= Supplied records =
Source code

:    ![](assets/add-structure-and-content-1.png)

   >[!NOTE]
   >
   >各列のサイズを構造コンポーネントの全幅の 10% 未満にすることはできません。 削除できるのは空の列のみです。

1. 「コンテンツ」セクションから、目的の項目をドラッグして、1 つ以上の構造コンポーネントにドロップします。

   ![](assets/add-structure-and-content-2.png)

= Task details =
Make sure every record is repeated exactly.

= Solution for this exercise =
Source code

:    ![](assets/add-structure-and-content-1.png)

   >[!NOTE]
   >
   >各列のサイズを構造コンポーネントの全幅の 10% 未満にすることはできません。 削除できるのは空の列のみです。

1. 「コンテンツ」セクションから、目的の項目をドラッグして、1 つ以上の構造コンポーネントにドロップします。

   ![](assets/add-structure-and-content-2.png)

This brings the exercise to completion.